#79 Una octava más alta

Hoy, jueves, 1 de agosto del año 2019, con los vítores de las vacaciones, en el momento más insospechado del día, casi sin querer, o quizá adrede, ya no estoy muy seguro, me he parado un instante a pensar y a reflexionar sobre los libros de mi pequeña biblioteca. Ahí están —pienso—, míralos, todos ordenados de modo pulcro y obsesivo, guardianes de un gran tesoro. Aún recuerdo cuando puse el primer volumen en la segunda estantería del mueble, la que está a la altura de los ojos. Fue El fin de la eternidad, de Isaac Asimov. No, no, no, fue La insoportable levedad del ser, de Milan Kundera. «¿Y no sería uno de los de Alianza Editorial, los de portada blanca? ¿No fueron esos los primeros en llegar?»

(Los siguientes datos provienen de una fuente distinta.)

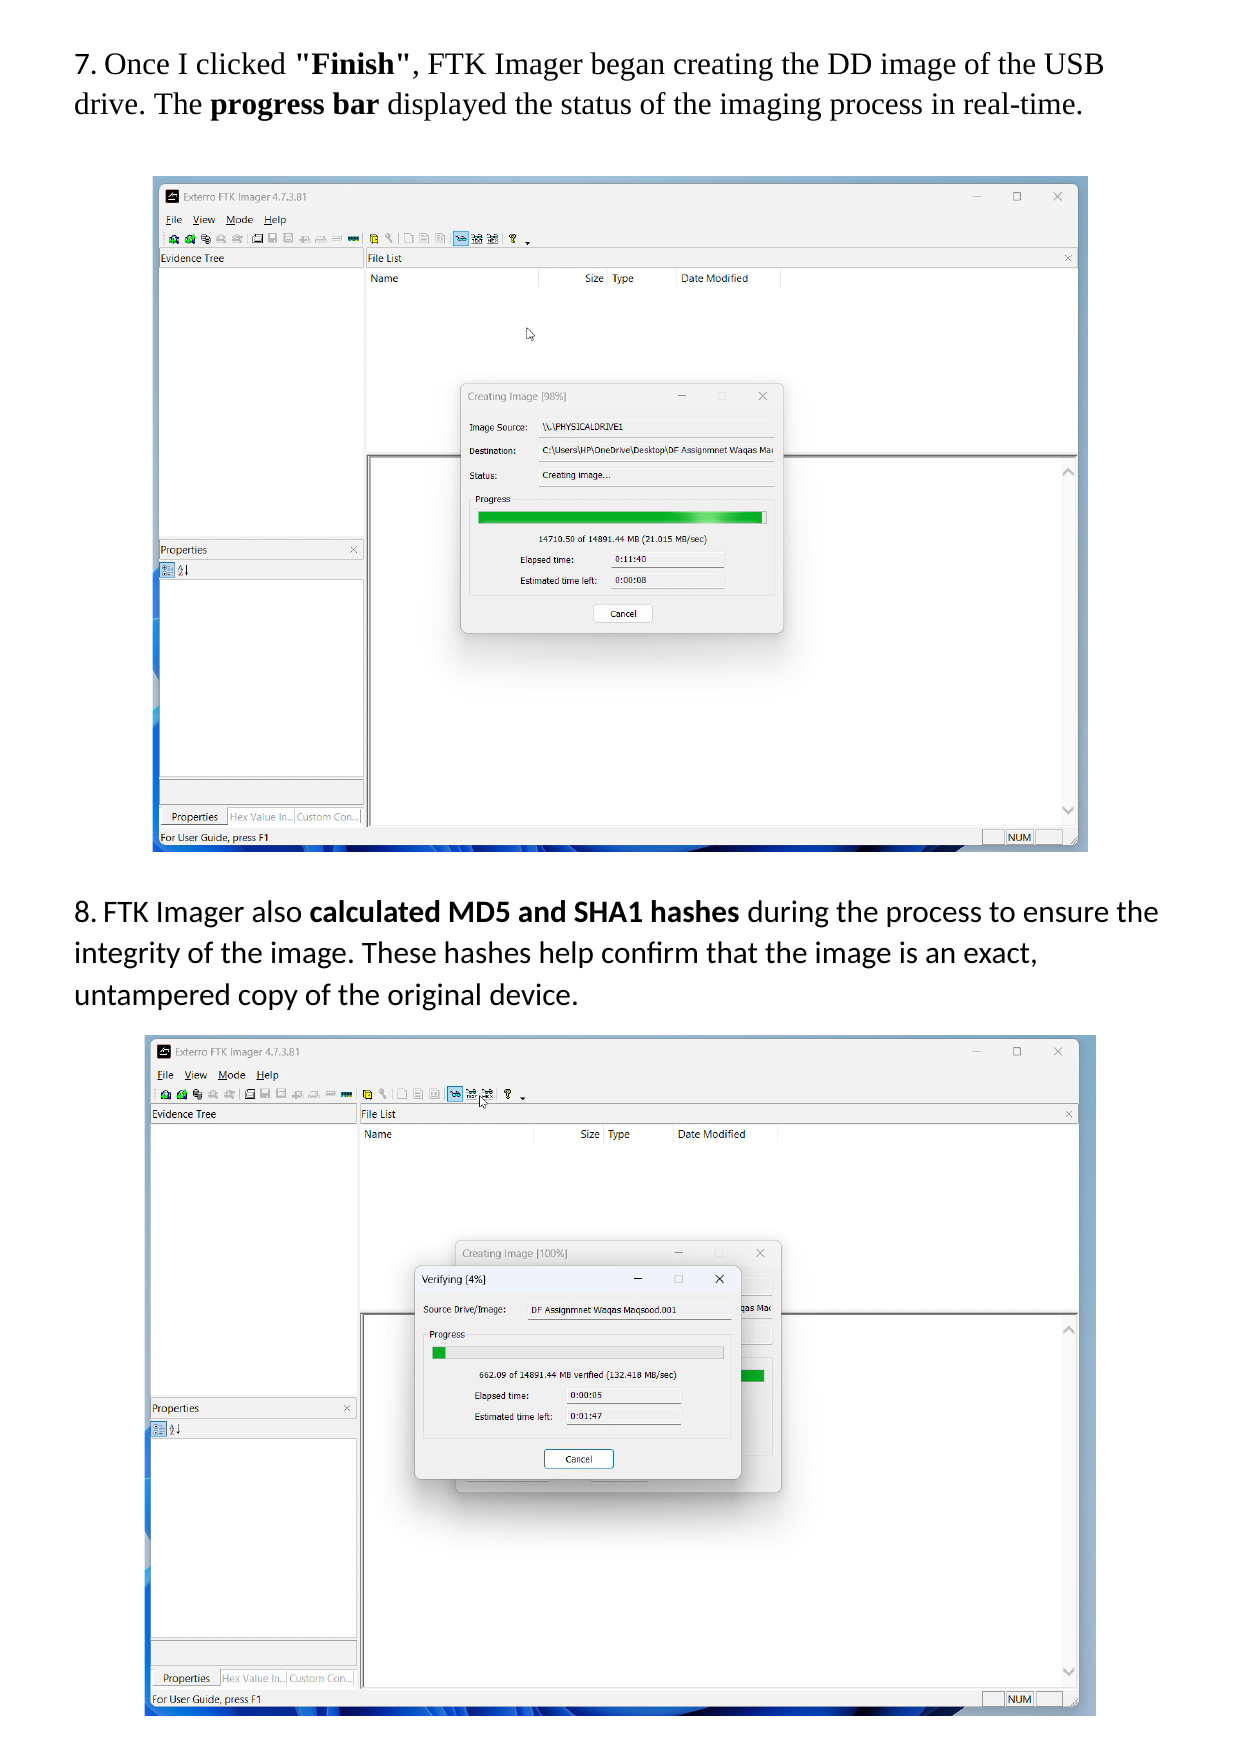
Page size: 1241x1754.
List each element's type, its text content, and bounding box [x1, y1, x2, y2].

picture [144, 1035, 1096, 1716]
text 8. FTK Imager also calculated MD5 and SHA1 hashes during the process to ensure the integrity of the image. These hashes help confirm that the image is an exact, untampered copy of the original device. [74, 892, 1167, 1013]
text 7. Once I clicked "Finish", FTK Imager began creating the DD image of the USB drive. The progress bar displayed the status of the imaging process in real-time. [74, 44, 1167, 121]
picture [152, 176, 1088, 852]
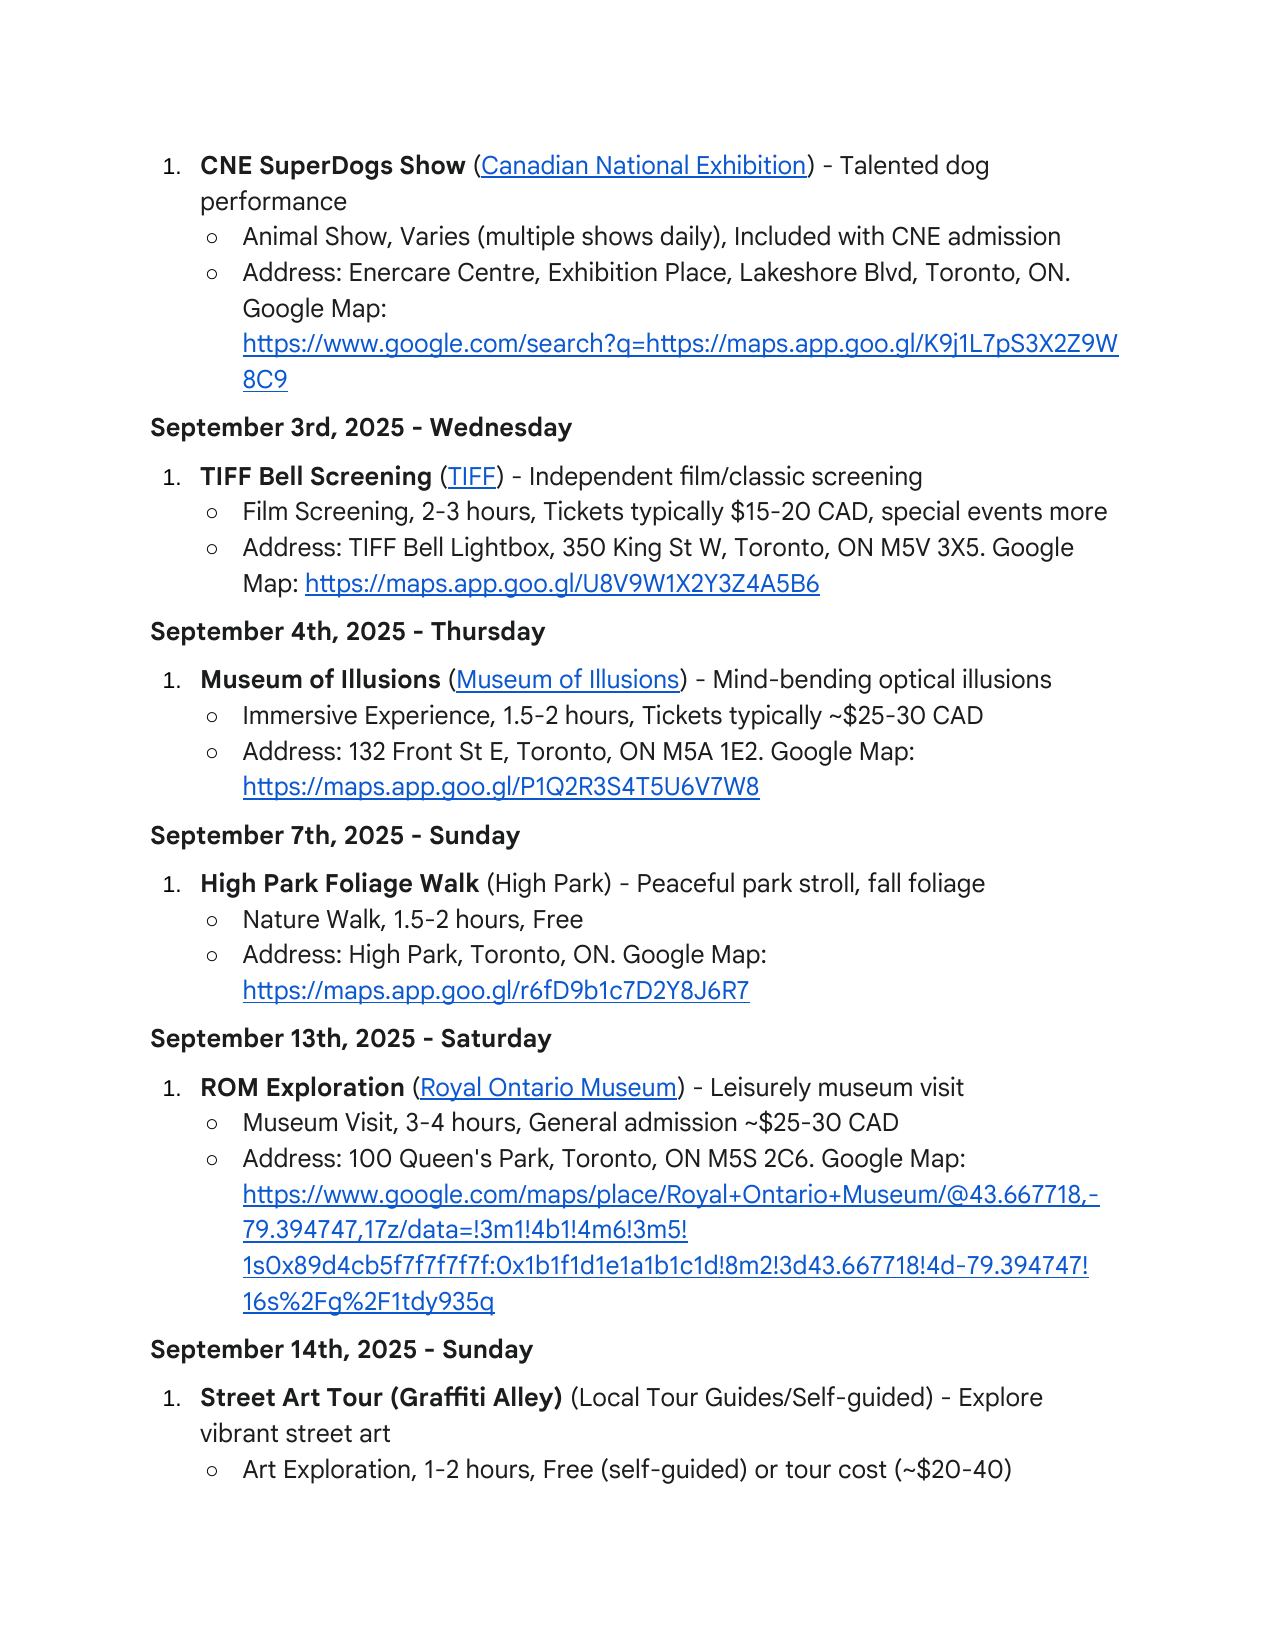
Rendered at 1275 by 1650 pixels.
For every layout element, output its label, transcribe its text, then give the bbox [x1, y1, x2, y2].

list Museum of Illusions (Museum of Illusions) - Mind-bending optical illusions [162, 664, 1125, 696]
list Street Art Tour (Graffiti Alley) (Local Tour Guides/Self-guided) - Explore vibrant street art [162, 1383, 1125, 1450]
list Address: 132 Front St E, Toronto, ON M5A 1E2. Google Map: https://maps.app.goo.gl/P1Q2R3S4T5U6V7W8 [205, 736, 1125, 803]
list Film Screening, 2-3 hours, Tickets typically $15-20 CAD, special events more [205, 497, 1125, 528]
list Address: High Park, Toronto, ON. Google Map: https://maps.app.goo.gl/r6fD9b1c7D2Y8J6R7 [205, 939, 1125, 1007]
list Address: TIFF Bell Lightbox, 350 King St W, Toronto, ON M5V 3X5. Google Map: https://maps.app.goo.gl/U8V9W1X2Y3Z4A5B6 [205, 532, 1125, 599]
list Animal Show, Varies (multiple shows daily), Included with CNE admission [205, 221, 1125, 253]
list Art Exploration, 1-2 hours, Free (self-guided) or tour cost (~$20-40) [205, 1454, 1125, 1485]
list Nature Walk, 1.5-2 hours, Free [205, 904, 1125, 935]
text September 4th, 2025 - Thursday [150, 616, 1125, 648]
list Museum Visit, 3-4 hours, General admission ~$25-30 CAD [205, 1107, 1125, 1139]
list CNE SuperDogs Show (Canadian National Exhibition) - Talented dog performance [162, 150, 1125, 217]
list ROM Exploration (Royal Ontario Museum) - Leisurely museum visit [162, 1072, 1125, 1103]
text September 14th, 2025 - Sunday [150, 1334, 1125, 1366]
list Immersive Experience, 1.5-2 hours, Tickets typically ~$25-30 CAD [205, 700, 1125, 732]
text September 3rd, 2025 - Wednesday [150, 413, 1125, 444]
list Address: 100 Queen's Park, Toronto, ON M5S 2C6. Google Map: https://www.google.com/maps/place/Royal+Ontario+Museum/@43.667718,-79.394747,17z/data=!3m1!4b1!4m6!3m5!1s0x89d4cb5f7f7f7f7f:0x1b1f1d1e1a1b1c1d!8m2!3d43.667718!4d-79.394747!16s%2Fg%2F1tdy935q [205, 1143, 1125, 1317]
text September 7th, 2025 - Sunday [150, 820, 1125, 851]
list High Park Foliage Walk (High Park) - Peaceful park stroll, fall foliage [162, 868, 1125, 899]
list Address: Enercare Centre, Exhibition Place, Lakeshore Blvd, Toronto, ON. Google Map: https://www.google.com/search?q=https://maps.app.goo.gl/K9j1L7pS3X2Z9W8C9 [205, 257, 1125, 396]
text September 13th, 2025 - Saturday [150, 1023, 1125, 1055]
list TIFF Bell Screening (TIFF) - Independent film/classic screening [162, 461, 1125, 492]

Empieza el relax, el ocio (ellos me acompañarán hasta al mismo pie de la tumba).

Los colores llamativos de sus lomos, por ejemplo, el rojo del grupo editorial Penguin Random House, donde duermen autores como Conrad, Borges y Joyce, forman mi paisaje diario. Y a veces, como un enamorado o como un necio, quién sabe, me acerco a ellos y me quedo mirándolos, ajeno a todo lo que me rodea. Abro uno al azar y de inmediato me viene a la cabeza el lugar donde lo leí. Un día caluroso de verano en un parque, con mi aspecto de vagabundo leyendo a Faulkner. Sentado en la acera de una calle nocturna, con El hombre en el castillo. Sobre el atril y junto al flexo, soñando de la mano de Dumas. Sentado en la arena de la playa vagando junto al funesto canis lupus del escritor alemán Herman Hesse… o para vivir la experiencia de manera más intensa, en un McDonald’s con Jean Paul Sartre.

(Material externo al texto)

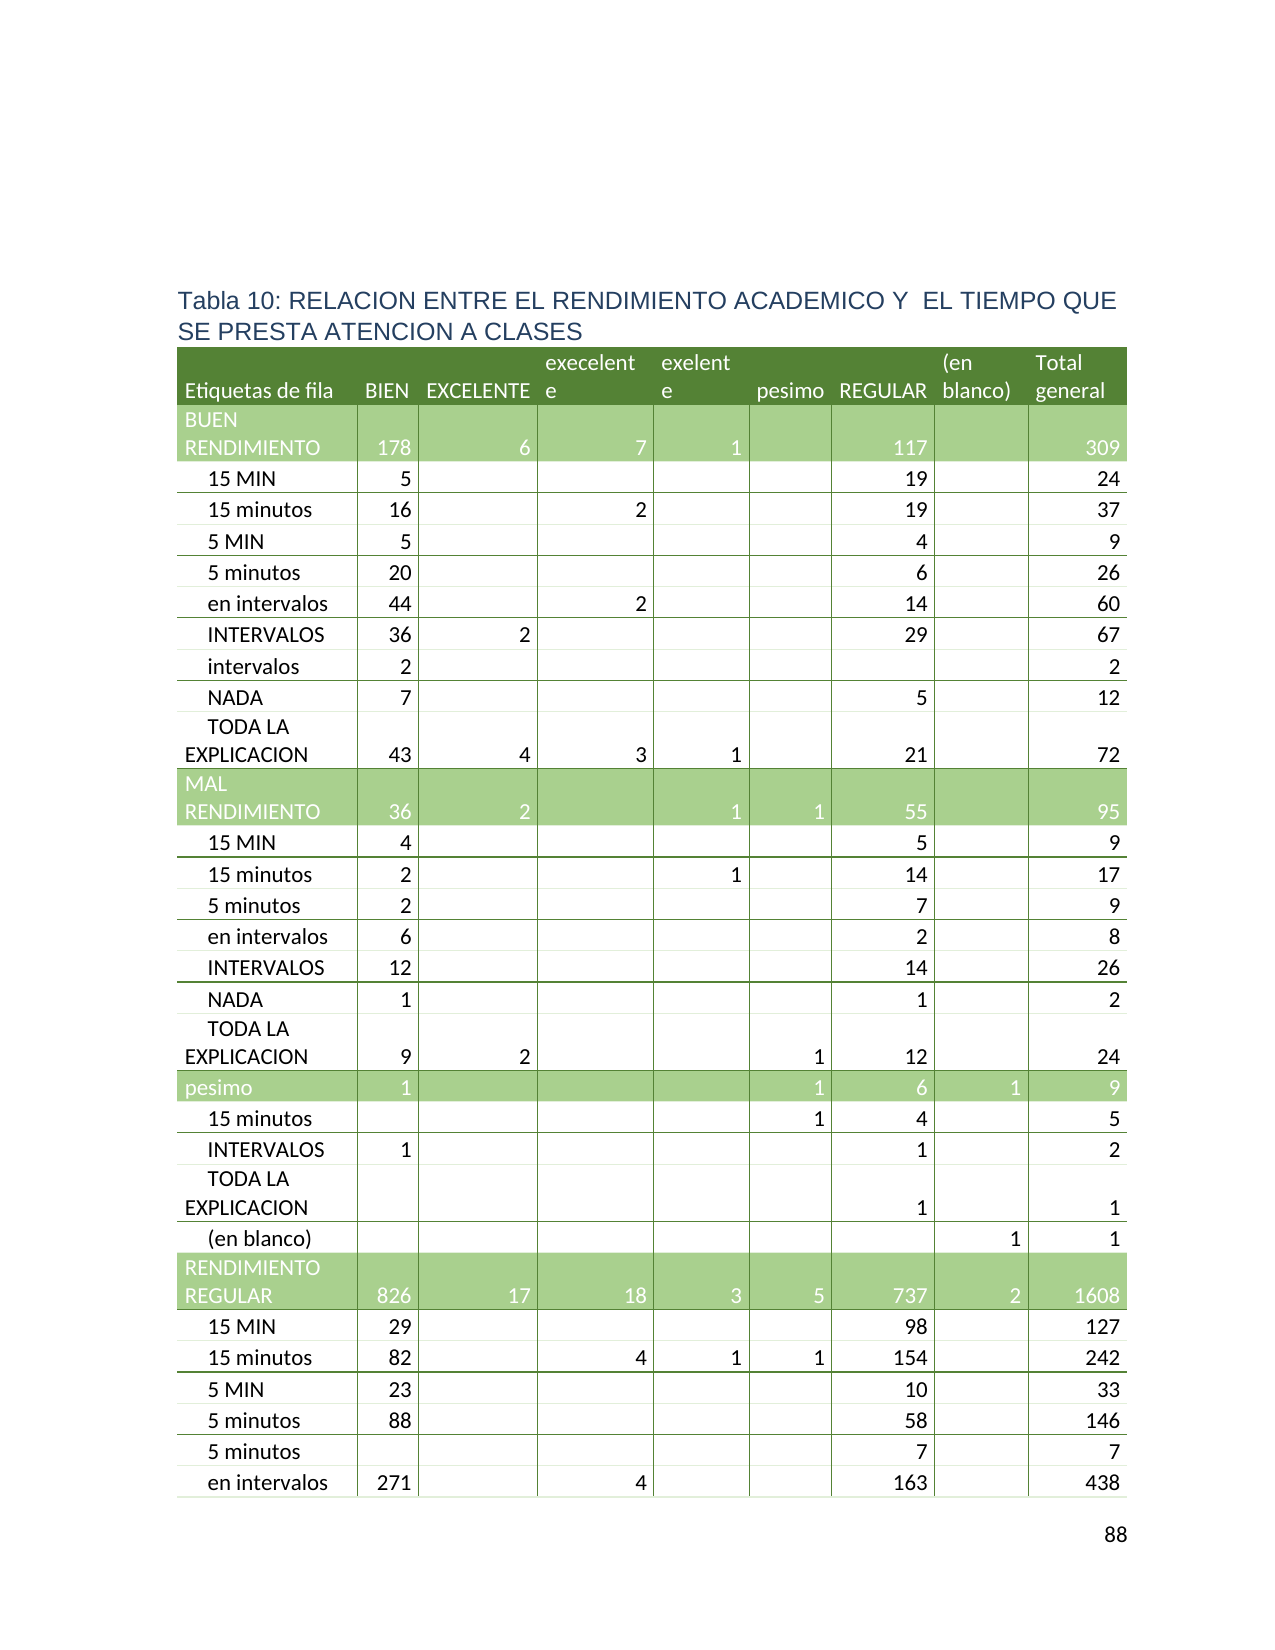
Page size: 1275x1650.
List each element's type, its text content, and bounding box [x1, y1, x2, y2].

¡Ay!, libros, libros y libros… Hay tanto dentro de ellos.

Su formato —el papel— me encanta; porque el papel tiene un nosequé… Para explicar la fascinación que siento por su soporte físico, voy a servirme de la película Interstellar de Cristopher Nolan: la niña llamada Murf, atraída por la caída de los libros desde la estantería, mira la biblioteca como si detrás ella hubiera algo que no logra captar. Yo, a veces, percibo ese algo, a veces sé de su existencia, sin embargo el extraño encantamiento al mismo tiempo que nace muere. Son un ejército —me digo—, son soldados con una misión que cumplir: abofetear al lector. Unos cumplen de forma sobrada la misión y otros fracasan de manera vulgar. Además, en contraste con la del libro electrónico, su presencia física me embruja. Para mí leer en un ebook es como ir a un restaurante chino: a la media hora ya tienes hambre.

En las anteriores líneas radica la parte romántica de esta historia, una triquiñuela, una especie de knock knock on the door que te insta a ti, internauta, a imaginar la biblioteca de otro lector como tú, que, con el paso del tiempo, desbordó las estanterías y tuvo que poner los libros que compraba encima del abarrotado mueble. En este sentido, los lomos carmesí, citados unas líneas más arriba, fueron los primeros en llegar y son en cierto modo los que más protagonismo atesoran, pero junto a las grandes estrellas hoy otros conviven en completa armonía.

Libros, libros y más libros, algunos, por cierto, nunca llegaré a leerlos. Una cantidad de obras seguramente obscena; obscena porque cuando termino de leer uno, y voy a empezar otro, cuando la esperanza —¡ay!— inunda el corazón, a mí me excita mucho saber que puedo elegir entre una vasta cantidad de novelas y de ensayos. No exagero cuando comparo esa elección con una erección. ¡Qué placer, por el amor de dios, no saber de dónde picar! Tener a mi disposición todos los géneros: negra, historia, ciencia ficción, espías, costumbrista o fantasía. No sentirme prisionero de las novedades, no buscar ni el selfie, ni la firma, ni el reply, ni el fav de los autores tuiteros, y leer… leer lo que me dé la repajolera y santa gana.

En este octavo párrafo, octava nota que da titulo al comienzo oficial de mis vacaciones, tendría que escribir de un modo ortodoxo, tendría que darte una lista prolífica, detallada, con todos mis libros. Estoy seguro de que tú la leerías con atención, verías algunas obras que ya has tenido el placer de disfrutar y otras seguramente desconocidas, pero cuando el caos deja de ser caos —racional impasse por antonomasia— y cuando leer, por desgracia, ya no va de descubrir, sino solo de memorizar, es momento de despedirse.